It was not what you might have expected from only the third night of Stephen Colbert's debut week as the host of "The Late Show." It certainly wasn't anything you'd imagine going on over in the realm of Jimmy Fallon, or even the occasionally serious Jimmy Kimmel. It was a conversation with Joe Biden, a conversation between two men who have faced sudden and devastating loss, about grief.
Biden's son Beau, who served in Iraq and was an attorney general of Delaware, died in May at the age of 46 of brain cancer. It was a particularly acute loss for the family — in 1972, Beau and his brother Hunter were injured in the same car accident that killed their mother and one year-old sister. On "The Late Show," Colbert offered his condolences, and asked him to share a story of his late son. Biden recalled that defining early incident, remembering, "My son was better than me in almost every way…. When he was in that accident, lost his mom and his sister, he was very badly injured, almost every bone in his body broken. He was in a cast from his ankles, both legs, his chest, his arms, I used to carry him around with a hook in his back. My other son, Hunter, his best friend, a year and a day younger, was just about three and had a severe skull fracture. You'd sit in the room in the hospital, and you’d turn and he’d say, 'Hunt, look at me. Look at me. I love you. I love you.' Four years old."

WORK ORDER » Duplicate everything in the Colbert interview passage from "It was not what" down to "loss, about grief.". The saved entries are separate material with no connection to the Colbert interview passage.

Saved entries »
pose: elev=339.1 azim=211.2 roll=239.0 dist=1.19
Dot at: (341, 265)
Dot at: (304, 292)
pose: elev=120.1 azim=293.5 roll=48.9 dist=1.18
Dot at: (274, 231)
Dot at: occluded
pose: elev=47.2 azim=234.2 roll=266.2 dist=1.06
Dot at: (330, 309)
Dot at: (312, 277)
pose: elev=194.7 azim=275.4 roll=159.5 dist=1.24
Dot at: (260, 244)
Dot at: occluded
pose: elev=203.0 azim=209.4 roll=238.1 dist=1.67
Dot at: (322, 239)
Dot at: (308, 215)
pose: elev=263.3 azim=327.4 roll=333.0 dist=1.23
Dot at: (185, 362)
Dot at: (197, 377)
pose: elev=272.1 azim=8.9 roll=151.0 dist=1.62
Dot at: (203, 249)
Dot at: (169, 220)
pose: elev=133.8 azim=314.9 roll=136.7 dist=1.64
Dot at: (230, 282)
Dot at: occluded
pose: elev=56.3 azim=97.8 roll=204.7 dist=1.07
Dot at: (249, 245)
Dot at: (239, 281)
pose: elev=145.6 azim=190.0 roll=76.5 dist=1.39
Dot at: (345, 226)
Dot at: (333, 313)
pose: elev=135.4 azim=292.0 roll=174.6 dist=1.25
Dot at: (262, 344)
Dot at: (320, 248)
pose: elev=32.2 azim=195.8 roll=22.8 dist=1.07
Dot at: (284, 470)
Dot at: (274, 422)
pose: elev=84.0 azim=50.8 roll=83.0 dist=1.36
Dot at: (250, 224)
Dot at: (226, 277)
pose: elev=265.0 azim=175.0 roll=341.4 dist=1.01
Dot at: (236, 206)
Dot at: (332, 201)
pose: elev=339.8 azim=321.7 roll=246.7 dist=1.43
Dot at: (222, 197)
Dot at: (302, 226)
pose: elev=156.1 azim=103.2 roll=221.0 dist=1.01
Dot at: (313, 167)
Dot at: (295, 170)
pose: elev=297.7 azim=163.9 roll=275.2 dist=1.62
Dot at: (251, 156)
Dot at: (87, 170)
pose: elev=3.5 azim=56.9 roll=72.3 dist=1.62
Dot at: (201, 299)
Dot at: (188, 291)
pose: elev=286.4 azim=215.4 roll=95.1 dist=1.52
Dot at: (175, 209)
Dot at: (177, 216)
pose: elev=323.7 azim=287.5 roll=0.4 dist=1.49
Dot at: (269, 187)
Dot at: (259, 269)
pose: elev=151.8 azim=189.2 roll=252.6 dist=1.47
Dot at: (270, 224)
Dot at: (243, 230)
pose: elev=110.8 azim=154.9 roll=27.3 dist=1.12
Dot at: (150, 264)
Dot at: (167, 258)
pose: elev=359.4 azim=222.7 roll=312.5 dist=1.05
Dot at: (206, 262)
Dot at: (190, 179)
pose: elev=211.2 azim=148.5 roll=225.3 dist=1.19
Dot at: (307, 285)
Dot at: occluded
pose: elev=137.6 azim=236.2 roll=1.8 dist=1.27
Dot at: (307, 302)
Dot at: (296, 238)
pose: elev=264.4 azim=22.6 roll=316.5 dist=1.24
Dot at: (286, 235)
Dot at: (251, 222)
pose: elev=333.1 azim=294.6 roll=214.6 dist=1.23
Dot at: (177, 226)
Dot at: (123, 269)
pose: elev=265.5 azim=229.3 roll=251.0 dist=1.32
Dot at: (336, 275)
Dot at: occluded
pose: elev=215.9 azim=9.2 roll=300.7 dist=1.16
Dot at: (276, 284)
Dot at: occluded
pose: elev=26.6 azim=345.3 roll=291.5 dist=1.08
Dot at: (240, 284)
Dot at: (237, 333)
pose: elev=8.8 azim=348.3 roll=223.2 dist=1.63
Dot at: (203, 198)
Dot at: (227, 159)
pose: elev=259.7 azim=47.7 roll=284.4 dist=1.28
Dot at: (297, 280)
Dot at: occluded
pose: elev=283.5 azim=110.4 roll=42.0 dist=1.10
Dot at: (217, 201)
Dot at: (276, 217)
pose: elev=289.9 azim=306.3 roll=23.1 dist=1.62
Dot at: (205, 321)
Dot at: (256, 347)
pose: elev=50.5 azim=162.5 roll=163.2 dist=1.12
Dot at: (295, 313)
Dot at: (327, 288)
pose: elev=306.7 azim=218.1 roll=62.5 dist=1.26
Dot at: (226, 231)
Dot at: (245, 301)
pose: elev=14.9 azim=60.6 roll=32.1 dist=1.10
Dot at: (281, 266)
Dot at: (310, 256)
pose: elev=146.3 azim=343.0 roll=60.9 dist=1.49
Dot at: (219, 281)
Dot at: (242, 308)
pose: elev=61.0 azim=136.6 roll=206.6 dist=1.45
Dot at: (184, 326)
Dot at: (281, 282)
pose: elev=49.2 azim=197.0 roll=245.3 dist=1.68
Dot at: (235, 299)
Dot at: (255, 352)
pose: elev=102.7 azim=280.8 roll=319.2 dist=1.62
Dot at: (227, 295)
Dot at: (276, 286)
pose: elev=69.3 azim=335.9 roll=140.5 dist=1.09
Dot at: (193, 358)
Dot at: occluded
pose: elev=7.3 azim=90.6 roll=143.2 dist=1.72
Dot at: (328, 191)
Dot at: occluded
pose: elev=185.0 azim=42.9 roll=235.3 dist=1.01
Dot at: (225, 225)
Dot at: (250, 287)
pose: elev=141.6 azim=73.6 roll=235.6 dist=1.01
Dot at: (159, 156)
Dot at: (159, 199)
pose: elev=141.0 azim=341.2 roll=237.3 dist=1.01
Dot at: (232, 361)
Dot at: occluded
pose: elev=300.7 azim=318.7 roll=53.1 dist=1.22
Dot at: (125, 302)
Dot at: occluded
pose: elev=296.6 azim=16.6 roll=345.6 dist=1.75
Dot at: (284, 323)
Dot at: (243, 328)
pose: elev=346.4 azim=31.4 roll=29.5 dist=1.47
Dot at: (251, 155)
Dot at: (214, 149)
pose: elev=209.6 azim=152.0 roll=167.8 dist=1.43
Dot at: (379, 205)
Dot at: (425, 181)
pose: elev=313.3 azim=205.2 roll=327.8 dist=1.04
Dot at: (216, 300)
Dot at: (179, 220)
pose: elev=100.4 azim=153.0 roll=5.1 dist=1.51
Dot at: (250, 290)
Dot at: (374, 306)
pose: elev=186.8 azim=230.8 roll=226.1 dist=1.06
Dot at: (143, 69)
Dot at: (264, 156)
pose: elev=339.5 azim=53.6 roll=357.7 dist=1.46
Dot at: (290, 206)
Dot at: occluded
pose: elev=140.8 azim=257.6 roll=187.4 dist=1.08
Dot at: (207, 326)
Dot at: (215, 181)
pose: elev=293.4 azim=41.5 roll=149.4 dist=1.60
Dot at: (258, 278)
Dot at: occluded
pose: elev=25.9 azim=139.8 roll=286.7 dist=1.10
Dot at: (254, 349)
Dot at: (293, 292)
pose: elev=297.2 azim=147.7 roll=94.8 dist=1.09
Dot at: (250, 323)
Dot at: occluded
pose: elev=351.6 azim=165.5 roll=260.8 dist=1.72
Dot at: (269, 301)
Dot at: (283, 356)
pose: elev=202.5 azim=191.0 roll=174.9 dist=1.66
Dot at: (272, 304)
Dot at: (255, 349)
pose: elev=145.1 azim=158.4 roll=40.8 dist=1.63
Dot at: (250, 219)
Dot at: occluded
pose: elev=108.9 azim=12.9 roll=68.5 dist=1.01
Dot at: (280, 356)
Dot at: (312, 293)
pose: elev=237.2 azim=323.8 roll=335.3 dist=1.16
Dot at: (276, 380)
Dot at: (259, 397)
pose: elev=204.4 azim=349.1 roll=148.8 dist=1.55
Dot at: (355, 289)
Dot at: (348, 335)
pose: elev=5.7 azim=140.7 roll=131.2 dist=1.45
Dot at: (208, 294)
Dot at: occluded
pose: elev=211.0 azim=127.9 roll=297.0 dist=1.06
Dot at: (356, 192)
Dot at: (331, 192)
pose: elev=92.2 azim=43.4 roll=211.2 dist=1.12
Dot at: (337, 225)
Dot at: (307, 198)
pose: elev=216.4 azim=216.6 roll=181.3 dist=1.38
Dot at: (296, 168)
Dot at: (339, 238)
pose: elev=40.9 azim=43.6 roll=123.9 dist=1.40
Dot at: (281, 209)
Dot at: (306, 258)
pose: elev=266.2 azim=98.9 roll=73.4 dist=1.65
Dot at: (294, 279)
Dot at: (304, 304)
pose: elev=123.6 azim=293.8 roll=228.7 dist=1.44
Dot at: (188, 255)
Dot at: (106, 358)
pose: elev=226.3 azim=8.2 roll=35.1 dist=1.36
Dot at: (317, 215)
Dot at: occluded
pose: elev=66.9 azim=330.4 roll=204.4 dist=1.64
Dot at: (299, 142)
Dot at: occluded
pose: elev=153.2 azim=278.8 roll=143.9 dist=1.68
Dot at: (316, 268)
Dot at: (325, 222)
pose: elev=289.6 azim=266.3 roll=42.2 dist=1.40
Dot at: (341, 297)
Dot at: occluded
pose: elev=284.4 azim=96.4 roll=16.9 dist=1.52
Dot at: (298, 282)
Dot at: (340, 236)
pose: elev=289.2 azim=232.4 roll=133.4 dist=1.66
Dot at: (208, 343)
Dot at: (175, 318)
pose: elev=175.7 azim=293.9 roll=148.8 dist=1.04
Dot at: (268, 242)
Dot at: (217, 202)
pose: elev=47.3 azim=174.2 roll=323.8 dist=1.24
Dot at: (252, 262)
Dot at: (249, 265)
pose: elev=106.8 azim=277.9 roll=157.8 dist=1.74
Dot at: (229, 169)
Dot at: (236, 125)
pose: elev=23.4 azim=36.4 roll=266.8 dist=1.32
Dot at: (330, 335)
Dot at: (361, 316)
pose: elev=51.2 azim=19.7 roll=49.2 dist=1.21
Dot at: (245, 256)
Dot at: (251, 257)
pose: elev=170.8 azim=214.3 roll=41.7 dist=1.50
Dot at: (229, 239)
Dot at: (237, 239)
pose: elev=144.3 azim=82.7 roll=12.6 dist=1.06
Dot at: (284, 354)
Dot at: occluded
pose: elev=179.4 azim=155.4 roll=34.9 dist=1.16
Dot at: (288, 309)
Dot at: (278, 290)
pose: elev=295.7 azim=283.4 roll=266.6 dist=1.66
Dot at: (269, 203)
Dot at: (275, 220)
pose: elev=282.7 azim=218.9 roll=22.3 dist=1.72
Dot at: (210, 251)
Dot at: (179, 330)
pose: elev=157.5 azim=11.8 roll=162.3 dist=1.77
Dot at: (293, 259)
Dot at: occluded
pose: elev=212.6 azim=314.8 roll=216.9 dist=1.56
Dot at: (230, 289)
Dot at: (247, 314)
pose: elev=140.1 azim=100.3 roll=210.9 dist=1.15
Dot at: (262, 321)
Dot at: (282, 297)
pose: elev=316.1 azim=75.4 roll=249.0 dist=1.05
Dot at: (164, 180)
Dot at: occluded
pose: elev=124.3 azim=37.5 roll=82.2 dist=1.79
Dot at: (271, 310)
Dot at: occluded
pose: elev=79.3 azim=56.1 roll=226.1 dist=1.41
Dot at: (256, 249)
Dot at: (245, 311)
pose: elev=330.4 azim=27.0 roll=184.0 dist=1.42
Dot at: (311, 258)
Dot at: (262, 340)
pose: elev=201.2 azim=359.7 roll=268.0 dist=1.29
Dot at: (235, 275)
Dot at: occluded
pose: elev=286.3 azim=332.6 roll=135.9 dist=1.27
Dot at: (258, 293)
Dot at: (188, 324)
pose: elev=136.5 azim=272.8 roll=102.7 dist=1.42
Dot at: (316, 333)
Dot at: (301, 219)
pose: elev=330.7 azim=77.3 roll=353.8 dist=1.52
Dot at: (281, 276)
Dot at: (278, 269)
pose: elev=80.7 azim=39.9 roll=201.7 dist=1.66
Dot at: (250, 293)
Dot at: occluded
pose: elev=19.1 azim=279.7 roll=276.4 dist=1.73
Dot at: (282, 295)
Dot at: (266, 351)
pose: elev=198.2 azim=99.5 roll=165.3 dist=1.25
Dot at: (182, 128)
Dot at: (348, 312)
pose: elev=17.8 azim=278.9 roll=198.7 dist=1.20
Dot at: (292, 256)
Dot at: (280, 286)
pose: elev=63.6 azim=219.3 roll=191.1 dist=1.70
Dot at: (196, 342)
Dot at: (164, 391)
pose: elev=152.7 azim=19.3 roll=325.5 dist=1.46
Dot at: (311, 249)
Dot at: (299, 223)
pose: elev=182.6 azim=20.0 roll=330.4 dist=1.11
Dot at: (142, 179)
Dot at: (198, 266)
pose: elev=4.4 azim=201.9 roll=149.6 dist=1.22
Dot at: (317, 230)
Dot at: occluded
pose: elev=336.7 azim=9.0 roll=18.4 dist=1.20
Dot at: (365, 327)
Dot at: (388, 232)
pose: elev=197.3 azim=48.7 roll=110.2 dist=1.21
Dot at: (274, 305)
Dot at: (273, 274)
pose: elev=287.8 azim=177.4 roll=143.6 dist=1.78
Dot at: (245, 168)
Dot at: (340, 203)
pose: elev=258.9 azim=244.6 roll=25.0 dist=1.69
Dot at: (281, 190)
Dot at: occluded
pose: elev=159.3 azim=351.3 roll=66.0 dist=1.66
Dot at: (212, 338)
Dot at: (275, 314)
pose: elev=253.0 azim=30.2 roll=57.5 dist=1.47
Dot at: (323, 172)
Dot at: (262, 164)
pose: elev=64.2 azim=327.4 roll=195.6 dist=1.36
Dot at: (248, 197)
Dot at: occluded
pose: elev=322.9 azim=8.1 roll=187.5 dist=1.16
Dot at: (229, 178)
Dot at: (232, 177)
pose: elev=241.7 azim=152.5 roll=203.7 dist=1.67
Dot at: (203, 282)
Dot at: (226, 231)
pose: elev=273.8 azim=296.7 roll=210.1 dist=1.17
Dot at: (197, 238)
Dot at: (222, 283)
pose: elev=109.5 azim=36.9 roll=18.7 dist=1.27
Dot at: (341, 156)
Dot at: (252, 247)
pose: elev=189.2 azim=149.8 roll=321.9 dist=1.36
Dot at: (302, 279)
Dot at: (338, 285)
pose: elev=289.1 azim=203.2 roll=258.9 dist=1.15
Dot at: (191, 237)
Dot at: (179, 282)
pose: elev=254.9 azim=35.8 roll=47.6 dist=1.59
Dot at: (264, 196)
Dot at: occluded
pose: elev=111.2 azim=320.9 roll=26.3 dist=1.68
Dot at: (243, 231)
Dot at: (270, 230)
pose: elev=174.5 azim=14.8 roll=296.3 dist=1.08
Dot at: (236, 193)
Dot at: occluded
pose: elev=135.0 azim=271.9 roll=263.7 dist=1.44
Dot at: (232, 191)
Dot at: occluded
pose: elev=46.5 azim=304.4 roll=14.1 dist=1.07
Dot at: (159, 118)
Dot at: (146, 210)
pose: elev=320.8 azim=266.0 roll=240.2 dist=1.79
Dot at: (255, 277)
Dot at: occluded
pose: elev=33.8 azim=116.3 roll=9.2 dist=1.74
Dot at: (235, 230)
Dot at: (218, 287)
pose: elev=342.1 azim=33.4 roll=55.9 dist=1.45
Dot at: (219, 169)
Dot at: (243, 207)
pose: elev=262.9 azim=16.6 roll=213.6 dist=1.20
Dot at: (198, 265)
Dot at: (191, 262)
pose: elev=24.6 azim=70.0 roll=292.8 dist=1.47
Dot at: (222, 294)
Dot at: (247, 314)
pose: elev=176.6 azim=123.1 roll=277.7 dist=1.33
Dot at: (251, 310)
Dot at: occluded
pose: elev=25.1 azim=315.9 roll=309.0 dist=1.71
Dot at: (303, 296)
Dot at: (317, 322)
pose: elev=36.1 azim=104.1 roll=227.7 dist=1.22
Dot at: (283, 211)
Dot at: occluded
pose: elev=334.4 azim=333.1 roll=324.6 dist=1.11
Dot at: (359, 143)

COMPLETED TASK »
It was not what you might have expected from only the third night of Stephen Colbert's debut week as the host of "The Late Show." It certainly wasn't anything you'd imagine going on over in the realm of Jimmy Fallon, or even the occasionally serious Jimmy Kimmel. It was a conversation with Joe Biden, a conversation between two men who have faced sudden and devastating loss, about grief.